Haris: Ein Problem sehe ich da nicht, aber ich wäre beim heutigen Wissen nicht bereit, meinen Glauben dafür aufzugeben.
Minarette und Kopftücher: Was denkt ihr dazu?
Medina: Für meine Generation ist das Kopftuch kaum ein Thema, auch für meine Eltern nicht. Ich kenne Frauen, denen das viel bedeutet, ich werde nach der Schule kein Kopftuch tragen. Meine Mutter trägt auch keines.
Haris: Das Kopftuch ist in meiner Familie selten, einzelne der älteren Generation, die in Bosnien leben, tragen es. Das muss ein freier Entscheid bleiben.

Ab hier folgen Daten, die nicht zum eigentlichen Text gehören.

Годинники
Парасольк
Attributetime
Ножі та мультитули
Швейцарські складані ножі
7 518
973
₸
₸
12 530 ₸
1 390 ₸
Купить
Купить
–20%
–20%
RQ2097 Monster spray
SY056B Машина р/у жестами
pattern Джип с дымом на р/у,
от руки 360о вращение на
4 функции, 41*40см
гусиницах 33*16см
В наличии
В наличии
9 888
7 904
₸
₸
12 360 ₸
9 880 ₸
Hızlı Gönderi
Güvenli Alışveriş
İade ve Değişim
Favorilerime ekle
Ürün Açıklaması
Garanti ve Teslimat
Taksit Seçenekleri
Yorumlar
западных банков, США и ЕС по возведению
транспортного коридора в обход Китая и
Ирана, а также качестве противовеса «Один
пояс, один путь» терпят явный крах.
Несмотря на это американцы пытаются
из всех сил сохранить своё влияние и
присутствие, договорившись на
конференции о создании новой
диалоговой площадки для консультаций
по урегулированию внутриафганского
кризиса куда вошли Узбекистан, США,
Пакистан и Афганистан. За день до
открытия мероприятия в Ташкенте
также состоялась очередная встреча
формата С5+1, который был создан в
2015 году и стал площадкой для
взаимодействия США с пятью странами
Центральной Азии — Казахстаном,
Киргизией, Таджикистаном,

Schürt die Politik heute die Angst vor dem Islam?
Martina: Ich frage mich, stören die SVP die Minarette oder sind es die Ausländer, die sich dort versammeln?
Haris: Ich empfinde die Initiative als Mittel zum Zweck, um die Muslime zu benachteiligen. Das Minarett ist doch kein Machtsymbol, es gehört zur Glaubensstätte wie ein Turm zur Kirche.
Medina: Ich empfinde die Diskussion schade, es ist wie zum Sagen, wir Muslime wären schlimme Leute. Für mich ist das Minarett wie ein Kirchturm ein Teil des Gotteshauses.